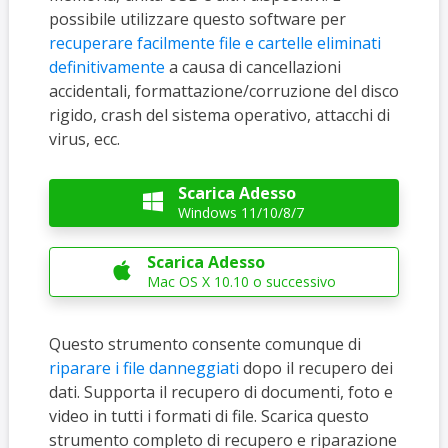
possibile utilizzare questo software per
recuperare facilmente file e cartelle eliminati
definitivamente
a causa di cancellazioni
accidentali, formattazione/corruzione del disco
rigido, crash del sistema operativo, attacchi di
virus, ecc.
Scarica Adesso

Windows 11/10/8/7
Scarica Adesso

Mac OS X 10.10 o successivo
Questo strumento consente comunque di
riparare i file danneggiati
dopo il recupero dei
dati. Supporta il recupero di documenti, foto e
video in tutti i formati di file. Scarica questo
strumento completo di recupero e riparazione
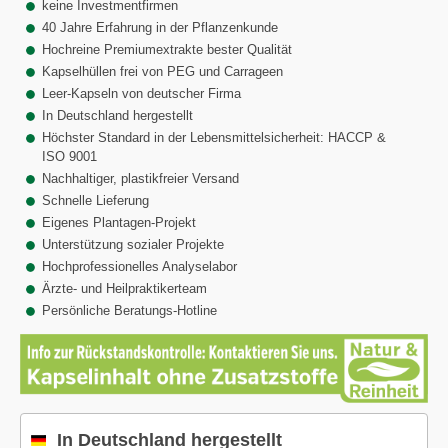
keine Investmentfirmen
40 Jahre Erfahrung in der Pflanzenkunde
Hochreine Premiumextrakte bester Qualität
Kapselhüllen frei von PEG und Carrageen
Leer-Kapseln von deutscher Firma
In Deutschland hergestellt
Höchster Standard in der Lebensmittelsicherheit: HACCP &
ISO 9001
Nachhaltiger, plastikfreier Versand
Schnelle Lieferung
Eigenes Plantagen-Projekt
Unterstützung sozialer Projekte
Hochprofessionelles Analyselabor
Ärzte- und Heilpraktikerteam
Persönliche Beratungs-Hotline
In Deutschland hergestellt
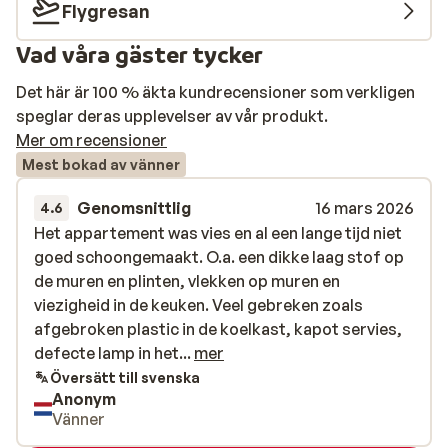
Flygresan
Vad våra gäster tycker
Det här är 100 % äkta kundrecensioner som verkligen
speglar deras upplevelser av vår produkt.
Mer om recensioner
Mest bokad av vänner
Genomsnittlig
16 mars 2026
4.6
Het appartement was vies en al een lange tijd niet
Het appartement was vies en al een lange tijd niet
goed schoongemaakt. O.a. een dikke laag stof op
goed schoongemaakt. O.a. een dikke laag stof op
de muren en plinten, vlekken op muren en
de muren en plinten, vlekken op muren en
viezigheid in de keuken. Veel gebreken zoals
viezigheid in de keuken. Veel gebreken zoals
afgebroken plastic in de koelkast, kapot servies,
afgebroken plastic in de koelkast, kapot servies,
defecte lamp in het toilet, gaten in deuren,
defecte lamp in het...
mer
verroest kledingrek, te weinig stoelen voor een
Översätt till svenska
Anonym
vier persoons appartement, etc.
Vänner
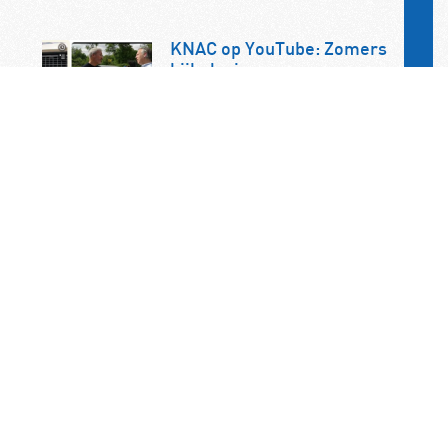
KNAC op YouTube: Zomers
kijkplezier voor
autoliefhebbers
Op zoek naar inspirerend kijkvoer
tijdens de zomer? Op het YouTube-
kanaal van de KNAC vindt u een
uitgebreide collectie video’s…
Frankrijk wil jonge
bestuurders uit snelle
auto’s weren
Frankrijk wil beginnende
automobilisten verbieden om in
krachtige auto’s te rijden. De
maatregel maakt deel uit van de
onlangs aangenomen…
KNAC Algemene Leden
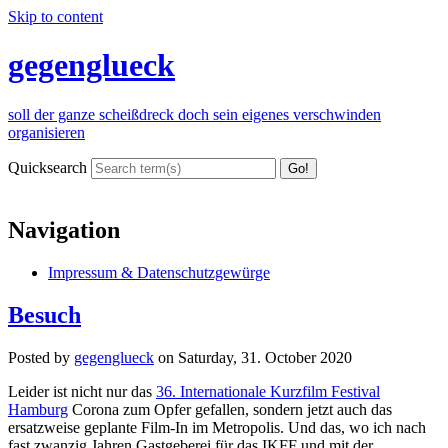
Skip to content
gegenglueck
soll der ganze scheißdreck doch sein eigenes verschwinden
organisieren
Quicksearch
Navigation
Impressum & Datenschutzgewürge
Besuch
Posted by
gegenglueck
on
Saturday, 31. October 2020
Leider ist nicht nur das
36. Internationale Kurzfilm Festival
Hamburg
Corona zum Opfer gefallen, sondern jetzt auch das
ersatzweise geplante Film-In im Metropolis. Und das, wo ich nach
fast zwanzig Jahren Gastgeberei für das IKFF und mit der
===
*WHAT YOU WILL DO:* Copy word for word only the lines above from the one with "rigido, crash del" through the one with "Unterstützung sozialer Projekte". Leave pictures out.

*SOLUTION TO THE PROBLEM:*
rigido, crash del sistema operativo, attacchi di
virus, ecc.
Scarica Adesso

Windows 11/10/8/7
Scarica Adesso

Mac OS X 10.10 o successivo
Questo strumento consente comunque di
riparare i file danneggiati
dopo il recupero dei
dati. Supporta il recupero di documenti, foto e
video in tutti i formati di file. Scarica questo
strumento completo di recupero e riparazione
keine Investmentfirmen
40 Jahre Erfahrung in der Pflanzenkunde
Hochreine Premiumextrakte bester Qualität
Kapselhüllen frei von PEG und Carrageen
Leer-Kapseln von deutscher Firma
In Deutschland hergestellt
Höchster Standard in der Lebensmittelsicherheit: HACCP &
ISO 9001
Nachhaltiger, plastikfreier Versand
Schnelle Lieferung
Eigenes Plantagen-Projekt
Unterstützung sozialer Projekte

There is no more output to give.